There is also the incident when, as a joke, I kissed a friend as we counted down with full on dip and everything, I had to chase her down first as she seemed to know what was coming.  The problem was, as I later found out, this poor friend had never actually been kissed before and now sadly counts that as her first kiss.  I feel kinda bad about that.  I'm not 100% sure, but I think I am now the only person to kiss her besides her husband.  Oops!  So...make sure you are not going to ruin someones first kiss experience with a joking surprise new years kiss!

My few other new years kiss experiences didn't quite produce lessons worth learning, but this doesn't change the fact that midnight kisses on new years eve, are some of the best around!

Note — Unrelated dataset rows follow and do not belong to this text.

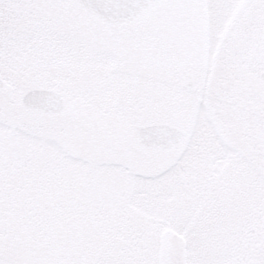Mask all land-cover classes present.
I'll use <instances>...</instances> for the list:
<instances>
[{
  "label": "rangeland",
  "instance_id": "1",
  "mask_svg": "<svg viewBox=\"0 0 264 264\" xmlns=\"http://www.w3.org/2000/svg\"><path fill=\"white\" fill-rule=\"evenodd\" d=\"M161 1L112 25L0 0V264H174L165 231L186 264H264V0ZM30 89L65 109H25ZM158 123L186 139L140 147Z\"/></svg>",
  "mask_w": 264,
  "mask_h": 264
},
{
  "label": "water",
  "instance_id": "2",
  "mask_svg": "<svg viewBox=\"0 0 264 264\" xmlns=\"http://www.w3.org/2000/svg\"><path fill=\"white\" fill-rule=\"evenodd\" d=\"M80 4L94 16L108 23H124L132 21L138 14L157 0H78ZM264 80V71L260 74ZM5 83L0 78V89ZM21 105L31 111L48 114L60 113L65 108L64 99L60 94L50 89H30L20 99ZM138 137L145 147L168 149L184 141L185 130L166 123L142 126L138 129ZM174 240L179 247L176 249L174 264H186V243L183 237L172 231L162 234V242ZM164 247L161 248L164 256Z\"/></svg>",
  "mask_w": 264,
  "mask_h": 264
},
{
  "label": "flooded vegetation",
  "instance_id": "3",
  "mask_svg": "<svg viewBox=\"0 0 264 264\" xmlns=\"http://www.w3.org/2000/svg\"><path fill=\"white\" fill-rule=\"evenodd\" d=\"M156 4H160V6H158V7H156V8H154L153 9V11H149L148 12V10H150L149 8L150 7H152V6H154V5H156ZM169 7V6H168ZM163 9H165V7L163 6V4H162V1L161 0H158V1H156V2H154L153 4H151L147 9H145L141 14H143L142 16L144 17L143 19H142V24H148V23H150V21L151 22H153L150 18L151 17H153L154 18V14H159L160 13V15H161V12L163 11ZM148 12V13H147ZM141 14L140 15H138V17L134 20V21H132V22H130V23H135V24H137V19L138 18H140V16H141ZM155 20V19H154ZM130 23H127V24H130ZM166 24V23H165ZM132 25H134V24H132ZM184 30H191L190 28L188 29H184ZM182 31V28H180V29H178V31H177V33L179 34V32H181ZM178 34H176V35H178ZM180 37H176V39L178 40ZM188 85L189 86H191L192 85V82H189L188 83ZM180 126L183 128V129H186L184 126H183V124L182 123H180ZM136 135V134H135ZM135 135H131V137L132 138H134L135 139ZM114 138L116 139V138H119L116 134L114 135ZM121 138V137H120ZM137 139H138V137H137ZM138 145L140 146V147H142V148H144V149H153V150H163V149H156V148H147V147H145V146H143L142 145V143L140 142V140L138 139Z\"/></svg>",
  "mask_w": 264,
  "mask_h": 264
}]
</instances>
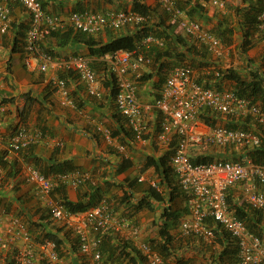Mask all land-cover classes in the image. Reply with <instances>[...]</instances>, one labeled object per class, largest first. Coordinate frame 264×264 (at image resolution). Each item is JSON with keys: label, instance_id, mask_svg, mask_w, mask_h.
<instances>
[{"label": "crops", "instance_id": "obj_1", "mask_svg": "<svg viewBox=\"0 0 264 264\" xmlns=\"http://www.w3.org/2000/svg\"><path fill=\"white\" fill-rule=\"evenodd\" d=\"M40 1L48 13L59 14L64 19L65 26L62 31L71 27L68 19L72 11L107 12L114 9H131L132 7V0ZM221 1H224V7L214 6L212 0L207 2V18L202 20L207 28L214 29L220 22L221 12L225 13L229 7L242 3V0ZM146 2L151 7L156 8L152 20H159L160 14L164 18L166 17V13L158 0H146ZM219 11L220 13L217 14ZM166 19V24L172 26L169 31L175 36L180 34L188 37L187 39H192L171 17H166ZM30 22L29 13L17 2H11L9 28L4 33L1 31L0 21V151L6 152V159L11 163L17 162L19 168L16 175H9L7 170H10V164L6 168L0 167V199L7 206L10 205L13 214L21 215L27 223H45L47 201L40 197L34 184L26 182L22 173V166L24 163L37 162L39 168L44 170L47 175L52 176L58 173L63 164L67 162L69 163L66 166L67 169L71 166L90 173L88 183L78 188L67 186L66 194L71 200L88 202L96 189H98L97 194L102 198L101 201L107 200L111 204L116 199L120 200L125 192L133 194L132 202L124 203L121 210L135 213L132 215L133 219L141 225L139 240L142 241L144 238L148 240L150 231L155 232L154 228L149 227L156 222L163 225L165 221V218L161 217V213L171 204L167 197L171 191L174 190L175 198L172 209L184 207L186 210L184 193L181 188L177 189L174 183L171 186L166 183L163 184L164 186L162 185L160 189L163 190L166 200L163 202L154 200L153 209L143 208L137 211L132 205L137 198L142 196L143 187L150 184L151 180L154 182L161 180L155 167L147 165V159L167 155L171 160L176 146L174 141L170 144H164L157 139L163 117L154 108V102L165 81L162 80V73L158 69L162 61L156 65L152 60L151 63L143 65L138 73H130L137 82L138 95L145 107L144 120L148 126L144 139L137 140L126 118L117 110L115 99L110 94V88L103 84L107 71L109 70L111 73L109 63L101 61L99 57L90 56L88 47L83 44L60 46L57 37L49 36L46 38L41 44L44 50L52 51L59 56H71L75 51H78L92 60V65L100 76L103 95L97 97L88 93L86 84L77 74H64L69 97L72 100L71 104L66 103L58 87L54 84L57 75L60 76L63 73L55 72L52 69L41 71L38 66L40 60L38 59H34L32 67L27 64L30 54L25 50V39ZM135 31L136 27L129 25L119 30L94 35V38L107 42L111 38L133 34ZM239 35L240 33H235L230 44L224 43L226 47L224 56L215 58L212 55L208 61L222 67L223 70L235 69L243 77H246L247 70H256L264 77V39L254 35L252 46L248 48L247 52H243L241 48L242 37ZM236 52L240 53L241 59L240 61L236 59L232 63L230 55ZM147 53L150 54L148 51ZM102 62H105L108 70L103 68L105 64ZM163 62L170 66L171 62L176 61L174 58L168 57ZM211 68L213 66L207 67V84L220 89H229L235 86V82L229 78L213 76ZM167 69L168 67L164 68L163 76L165 79L169 73L166 72ZM147 74L151 77L148 78ZM144 76H147L146 80L142 79ZM158 84H161L159 88L157 87ZM23 108H25V112L21 114ZM205 115L208 120L207 125L220 124L232 128H248L261 133L264 141V129L261 125L255 124L254 119L250 117L224 115L211 110H207ZM22 118L30 129L40 128L45 131L43 132L45 140L27 151L25 158L23 154L12 152L7 145L9 137L21 123ZM207 125H202L199 128L205 129ZM194 151L206 152L204 148L199 146L193 147L192 153ZM250 151V147L235 144L213 147L210 152L218 158L247 161L250 160ZM141 176L145 177L146 180L137 182L138 184L133 188L128 186L134 178ZM138 185L139 188H137ZM245 185V183H238L232 186L228 190V195L232 204H247L250 208L251 206L246 201ZM55 196L60 197L58 193H55ZM170 223L172 224L170 231L174 236L171 244L172 259L183 258L188 261L187 264H207L208 262L211 264H238L236 242L231 236L225 235L223 228L219 225H214L217 231L216 238L212 244H209L201 238L182 237L180 220L177 223L171 221ZM45 228L46 232L58 233L62 239L60 252L62 250L64 255L61 264H87L85 256H81L80 252V254L73 252L72 249L77 244V236L70 233L68 228L52 229L51 226H45ZM2 232L7 239L6 243L0 246V264H8L11 258H15L13 251L17 244L12 241L9 242L8 239L11 240V237L4 230ZM112 235L132 241L128 238L129 233L127 232ZM207 244L209 248H207ZM103 256L105 257V255ZM81 257H85V260ZM136 259L138 260V258ZM36 261V264H46L40 261V257ZM127 262L128 258L124 263ZM134 264L147 263L145 260H138Z\"/></svg>", "mask_w": 264, "mask_h": 264}, {"label": "built area", "instance_id": "obj_2", "mask_svg": "<svg viewBox=\"0 0 264 264\" xmlns=\"http://www.w3.org/2000/svg\"><path fill=\"white\" fill-rule=\"evenodd\" d=\"M162 8L193 39L205 45L214 57L226 54V47L219 37L202 23L189 19L178 7L175 0H158ZM11 2L20 3L31 17L26 33L25 50L30 54L27 64L33 66L34 59L40 60L39 69L55 72L74 73L86 84L90 95L101 97L103 90L92 60L84 55L56 56L45 51L41 44L51 33L64 28V19L59 14L46 11L40 0H0L1 31L9 28ZM217 7H224L221 0H212ZM145 17L133 9H114L107 12L92 10L72 11L68 22L77 30L91 35L119 30L123 27L142 22ZM257 30L264 37V9L257 17ZM151 43L163 45V40L154 36L144 38L143 46L135 50H120L106 55L115 76L118 93L115 103L118 111L126 117L131 131L137 140H143L148 131L144 120L145 107L138 96L136 80L130 73H138L151 57L145 46ZM219 75V71H216ZM63 100L71 104L66 79L56 78ZM154 108L163 116L157 139L170 144L177 139L171 157V168L186 198V213L180 220L182 237L202 238L213 243L216 232L208 222L225 229L238 248V264H264V239L252 232L246 222L239 218L228 202V190L245 183L246 201L256 210L264 213V165L251 159L247 161L219 158L209 163H193L192 148L244 145L254 148L262 141V134L250 129L228 128L222 125L210 126L199 119L204 110H212L225 115H239L254 119L264 129V106L247 97L237 95L234 90H219L199 82L195 71L187 65L171 68L162 90L155 99ZM207 125L205 129H200ZM45 140L41 129H30L20 123L10 136L8 148L16 153L26 151L32 145ZM57 144H60L57 142ZM203 150V149H202ZM24 179L33 183L42 199L47 201L51 218L71 229L78 237L79 251L87 258V264H113L104 260L101 251L102 236L105 233H129L128 238L138 249L147 264H175L165 258L150 242L140 241L141 228L127 216L118 212L113 204L103 200L99 205L84 212L69 211L53 197L54 190L61 184L78 187L90 178V173L80 169L67 173L47 176L31 163L22 167ZM140 180H146L140 177ZM153 185H156L152 181ZM5 231L13 243L20 248L16 264H34L39 256L48 264H61L62 257L55 241L37 242L22 219L9 215L0 208V246L6 241Z\"/></svg>", "mask_w": 264, "mask_h": 264}, {"label": "trees", "instance_id": "obj_3", "mask_svg": "<svg viewBox=\"0 0 264 264\" xmlns=\"http://www.w3.org/2000/svg\"><path fill=\"white\" fill-rule=\"evenodd\" d=\"M175 1L177 7L189 19L199 21L205 27H207L202 22V20L205 17L207 18V11H208L207 2L211 0H175ZM131 8L134 11L141 13L145 17V19L142 22L133 24L136 27V31L133 34L120 35L109 39V41L107 42H102L95 39L94 35L77 31L72 27H69V29H67L66 31H62L63 28L54 31L51 33V36L57 37L60 46L72 45L76 43L83 44L88 47L90 56L99 57L101 61L103 60L105 62L106 60L104 57L106 55L120 50H130V51L135 50L138 45L141 47L143 46L142 44L144 42L145 37L154 36L163 40V45H157L155 43H151L150 46L148 47L145 46L144 48L146 52L147 51L150 52L151 55L149 53L148 55L152 56V60L154 63H156V65L157 63L162 61L158 67L159 71H163L165 67H168L167 72H169L171 68L177 65H184V64L190 65L193 69H195L197 74V80L199 82L204 83L208 87H215L207 84V67L208 66L211 67V63L208 61V59H211L210 57L212 55L207 50L205 45L200 44L198 41L194 39L193 40L187 39L188 37L184 35L179 34L175 36L172 32H170L169 29H171L172 26L170 24L168 25L166 24L167 21L166 17L170 18V15L165 10H163L166 13L165 18L163 17L162 14H160L159 20L157 21L152 20L153 13L156 12V8L151 7V5H149L146 2V0H132ZM263 9H264V0H242L241 4L229 7V10L225 13L221 12L222 17L220 18V22L218 23V25L214 29L211 28L208 29L212 33H214L217 37H219L221 41L225 44H230L233 40V35L235 33L238 34L240 33V36L242 37L241 48L243 52H247L248 48L251 47L253 44L254 35H258L260 38L262 37L261 39H264V37L260 35V33L257 30V17ZM218 13H220V11L217 12V14ZM107 31H115V30L108 29ZM72 55H82V54L78 51H75ZM168 57L174 58V61L176 62H171L170 66H168L167 63L163 62V60ZM105 62L102 63L105 64ZM104 67L106 70H108L106 64L103 66V68ZM217 70H220L219 75L216 74ZM211 71H213L212 75L217 78L223 77L233 80L235 82V86L232 89L237 95L241 97L250 98L253 101L258 102L262 106H264V77L258 71L250 70V72L245 73L246 77L241 76L235 69L223 70L220 67L219 69L213 67L211 68ZM107 72L108 73L105 74L103 84L106 87L110 88V94L112 98L115 99L116 94L118 93L116 79L111 69H110L111 73H109V70ZM147 76L148 78L151 77V75L148 74ZM147 76L142 77V79L146 80ZM98 78L100 79L99 75ZM162 78H163L162 80L164 81L165 76L162 75ZM157 87L159 88L160 85H158ZM25 108H27L26 105ZM25 108H23L21 114H24ZM205 114H207V110L201 113L199 116L201 120L208 123L207 116ZM21 122H24V124H26L24 118L21 119ZM41 130L45 132L44 129ZM174 142L176 144L177 139H175ZM31 148L21 152L24 158L26 156V152L29 151ZM212 148L207 147L206 152L200 151L201 153L194 151L193 153H191V161L197 164V163H209L216 159H219L218 157H214V155L211 154L210 151ZM250 154H251L250 159L253 162L259 165H264L263 138L259 146L251 148ZM5 156H6V152L0 151V167L6 168L7 165L10 164V170H7V173L9 175H16L17 172H19L18 163L9 162ZM170 162L171 161L169 160L167 155H163L159 158L149 157L147 159V165L155 167L156 171L159 173V176L161 177V180L155 182L156 185L148 184L145 187H143L142 196L137 198L135 203H132L133 206L134 205L136 206L135 209L137 211L143 208L153 209L154 200L160 202L166 200V196L164 195L163 190L161 191L160 189L162 188V185L164 183H166L168 186H171L174 183L177 189L181 188L177 176L175 175L174 171L171 168ZM32 164L35 167H37L41 172L47 174L44 170L39 168L37 162ZM68 164L69 163L65 162L62 168H60L61 170L58 173L70 172L78 169L71 166H69V169H67L66 166ZM88 182L89 181H87L86 183ZM137 182H139V178H134L132 182H129L128 186L133 188L135 187V185L138 184ZM66 188H67L66 185L59 186L56 189L55 193L56 194L58 193L60 195L58 199L69 211H72L74 213L84 212L92 207L97 206L101 202L102 198H100L99 195L97 194L98 189H96L94 194L90 196L88 202H84L82 200H78V201L71 200L66 194ZM137 188H139V185L137 186ZM167 197L169 198V202H171V204L167 206L161 213V217L165 218V221L163 225L160 226V230L158 232L159 238L157 239V241H152L151 243L154 246V248H156L165 258H167L171 262L175 263L176 261L175 264H187L188 261L184 260L183 258L172 261L171 244L174 240V236L170 231L172 227L170 221L177 223L179 220L183 218L187 210H185L184 207L182 209L181 208L175 210L172 209V203L174 202L175 199L174 190L171 191L170 194L167 195ZM55 198L57 197L55 196ZM132 199H133V194H129V192L128 194L125 192L124 195L121 196L120 200L116 199L114 205L117 208L118 212L122 214L123 210H121L122 209L121 206L124 203L127 204L131 203ZM228 202L231 206V209H233L234 213L239 218L243 219L246 222L248 228L252 232H254L255 234H257L258 236L264 239L263 211L256 210L253 208L250 209L251 207L249 208L247 204L246 205L232 204L229 195H228ZM0 208H5L6 213H8L9 215H15L20 217L28 225L29 231L34 235L35 240L37 242H44L47 240L55 241L57 244V248L60 252L62 239L59 237L58 233L47 231L44 234L45 237L41 239L38 238L39 237L38 232L37 234L34 233L35 231L34 229L36 228L39 229V226L44 228L45 226L46 227L49 226L52 227V225L56 226L53 220L51 219L50 211L47 207L45 209L46 210L45 212H47L45 223L42 222L33 223L34 229L31 226L32 224L27 223V221L23 217H21V215L13 214L10 205L7 206L5 203L2 202L1 199H0ZM133 214L135 213H130V214L128 213L129 216ZM208 222L210 223L211 226L214 227L215 232H217L214 226L215 225L214 221L212 219H209ZM29 224L32 227V229L29 226ZM52 229L55 228L52 227ZM223 233L230 237V234L225 229H223ZM102 238L103 240L101 245V251L103 255H105L104 257L105 261L113 264H134L137 263L138 260L141 261L144 260L143 256L140 255V252L138 251L137 248L134 247L133 243L130 240L120 238L119 236H114L111 233L103 234ZM187 238H191V237H187ZM5 243L6 241L3 244ZM207 248H209L208 244H207ZM19 249L20 248L18 247V245H16L15 250L13 251V256L15 252ZM72 250L77 254L78 249L74 247V249ZM63 253L64 252L61 250L60 254L62 257L64 255ZM127 258H128V262L124 263L127 260ZM136 258H138V260ZM8 264H15V259L11 258L10 261H8ZM207 264H211V262H208Z\"/></svg>", "mask_w": 264, "mask_h": 264}, {"label": "clouds", "instance_id": "obj_4", "mask_svg": "<svg viewBox=\"0 0 264 264\" xmlns=\"http://www.w3.org/2000/svg\"><path fill=\"white\" fill-rule=\"evenodd\" d=\"M132 9V8H131ZM201 23V22H200ZM207 28V27H206ZM107 32V31H106ZM103 33H105V32H103ZM192 38V37H191ZM193 39V38H192ZM195 40V39H194ZM201 44V43H200ZM224 44V43H223ZM46 51V50H45ZM48 52V51H47ZM50 53H52L53 55H56V56H59L58 54H56V53H54V52H52V51H50ZM212 55V54H211ZM61 56V55H60ZM72 56V55H71ZM151 57V56H150ZM215 58H217V57H215ZM36 60V59H35ZM151 62H152V57H151ZM150 62V63H151ZM185 65V64H184ZM93 66V65H92ZM187 66H190V65H187ZM191 67V66H190ZM214 68H218L219 69V67H215V66H213ZM221 68V67H220ZM96 71V70H95ZM194 71H195V69H194ZM217 71H220V70H217ZM59 72H61V73H63V74H60V76L59 75H57V77L56 78H59V77H61V78H64V79H66L63 75L64 74H67V73H64L63 71H59ZM170 72V71H169ZM69 74H71V73H69ZM73 74V73H72ZM169 74V73H168ZM168 76V75H167ZM195 76H196V78H197V74H196V71H195ZM100 80V79H99ZM166 80V79H165ZM165 82V81H164ZM66 83H67V80H66ZM100 83H101V81H100ZM54 84H55V82H54ZM202 84H204V83H202ZM205 85V84H204ZM56 86V85H55ZM207 86V85H206ZM102 88V87H101ZM212 88H215V89H219V90H224V89H220V88H218V87H212ZM162 90V89H161ZM160 90V91H161ZM227 90H233L232 88H229V89H227ZM158 97V96H157ZM118 110V109H117ZM207 110H209V109H207ZM204 111H206V110H204ZM204 111H202V112H204ZM212 111V110H211ZM215 112V111H214ZM161 114V113H160ZM221 114V113H220ZM225 115V114H224ZM125 117V116H124ZM163 117V116H162ZM126 118V117H125ZM199 119H200V116H199ZM127 120V119H126ZM201 120V119H200ZM162 121H163V118H162ZM128 122V121H127ZM204 122V121H203ZM21 123H24V122H21ZM206 123V122H205ZM129 124V123H128ZM206 124H208V123H206ZM25 125H27L28 126V124H25ZM220 125V124H219ZM210 126H215V125H210ZM222 126H224V125H222ZM18 127V126H17ZM16 127V128H17ZM29 127V126H28ZM227 127V126H226ZM131 128V127H130ZM161 128V127H160ZM228 128H232V127H228ZM36 129H40V128H36ZM132 129V128H131ZM242 129H248V128H242ZM36 145V144H35ZM32 146H34V145H32ZM31 146V147H32ZM30 147V148H31ZM25 164V163H24ZM32 164V163H31ZM23 167V166H22ZM78 169H80V170H82V171H86V170H83V169H81V168H78ZM78 169H76V170H78ZM71 172V171H70ZM87 172V171H86ZM44 173V172H43ZM64 173H67V172H64ZM45 174V173H44ZM56 174H59V173H56ZM55 174V175H56ZM47 175V174H46ZM47 176H51V175H47ZM52 176H54V175H52ZM142 177V176H141ZM90 180V178L88 179V180H86L85 182H83L82 184H85L87 181H89ZM139 181H145V180H140V177H139ZM27 182V181H26ZM29 183V182H28ZM31 184H33V183H31ZM82 184H80L78 187H80ZM150 184H152V180L150 181ZM62 185H66V186H71V185H68V184H61V185H59V186H62ZM58 186V187H59ZM57 187V188H58ZM72 187V186H71ZM78 187H75V188H78ZM56 188V189H57ZM37 189V188H36ZM56 189L54 190V192H53V197H54V199L55 200H57V201H59L60 203H61V201L58 199V198H55V196H54V193H55V191H56ZM184 193V192H183ZM185 196V195H184ZM103 201V200H102ZM101 201V202H102ZM100 202V203H101ZM116 201H114L112 204L114 205V203H115ZM99 203V204H100ZM98 204V205H99ZM115 206V205H114ZM47 207H48V209H49V211H50V208H49V206L47 205ZM93 208V207H92ZM116 208V207H115ZM3 209H5V208H3ZM117 209V208H116ZM128 213L130 214L131 213V211H125V210H123V213H122V215H125V216H127L129 219H132L133 220V222L135 223V224H137L140 228H141V225L137 222V221H135L134 219H133V216L131 215V216H129L128 215ZM51 215V214H50ZM52 219V218H51ZM53 220V219H52ZM23 221V220H22ZM24 222V221H23ZM53 222L55 223V225H58L59 227L58 228H65L66 226L64 225V224H62V223H57L56 221H54L53 220ZM25 223V222H24ZM26 224V223H25ZM27 225V224H26ZM27 228L29 229V227H28V225H27ZM66 228H68V227H66ZM68 231H70V233H72V234H74L75 236H77L71 229H69L68 228ZM128 232V231H127ZM31 233V232H30ZM32 234V233H31ZM33 235V234H32ZM33 237H34V235H33ZM35 238V237H34ZM202 239V238H201ZM50 241H53V240H50ZM10 242V241H9ZM131 242H133V240L131 241ZM102 245V244H101ZM76 249H78V252H80L79 251V242H78V237H77V244L74 246ZM17 252H18V250L15 252V258H16V255H17ZM60 253V252H59ZM61 255V254H60ZM84 256V255H83ZM39 257V256H38ZM37 257V258H38ZM62 257V256H61ZM14 258V259H15ZM16 260V259H15ZM40 261H44L46 264H48L47 263V261L45 260V259H42V258H40ZM37 263V261L35 260V263L34 264H36ZM15 264H16V261H15Z\"/></svg>", "mask_w": 264, "mask_h": 264}, {"label": "rangeland", "instance_id": "obj_5", "mask_svg": "<svg viewBox=\"0 0 264 264\" xmlns=\"http://www.w3.org/2000/svg\"><path fill=\"white\" fill-rule=\"evenodd\" d=\"M240 36V35H239ZM239 38V37H238ZM241 38V37H240ZM240 53L239 52H236V53H232L231 55H230V58H231V62L233 63L234 62V60H236V59H238L239 61H240ZM154 63V62H153ZM156 64V63H155ZM186 64H189V63H186ZM218 64V63H217ZM220 65V64H219ZM211 66H215V67H219L218 65H216L215 63H211ZM222 68V67H221ZM223 69V68H222ZM248 72H250V70H247ZM167 72V71H166ZM165 72V73H166ZM161 73H162V75H163V73H164V70L163 71H161ZM158 85H160L161 86V84H158ZM254 123L255 124H258L255 120H254ZM136 206L134 205V208H135ZM139 223V222H138ZM32 227H33V229H34V225L32 224L31 225ZM30 226V227H31ZM160 224L159 223H154V225H151L149 228H154V231L155 232H151L150 231V233L151 234H149V237L150 238H148V240H146L145 238L144 239H142V241H146V242H152V241H157V239L159 238V230H160ZM32 227H31V229H32ZM52 227L53 228H58L59 226L58 225H56V226H53L52 225ZM35 231H34V233H36L37 234V232H38V235H39V239H41V238H44L45 237V228L44 227H39V229L38 228H36V229H34ZM40 232H42V233H40ZM77 253L78 254H80L78 251H77ZM81 256H83L82 254H81ZM81 258H85V257H81ZM85 260V259H84ZM172 261H175L174 259H172ZM175 263H176V261H175Z\"/></svg>", "mask_w": 264, "mask_h": 264}]
</instances>
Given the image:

I stopped writing this post about ten days ago, well before the new year...but just picked it back up today. I originally had high hopes and great expectations for the moment the calender switches, but...the new year is here now, and I celebrated east coast's new years and then went to bed around 11 o'clock.  I would site my age as the excuse but really I was just all sick again and didn't want to swap snot with any unfortunate lady.  I do hope however that your new years was more eventful, and wish you all the very best for 2012!  Happy Smooching!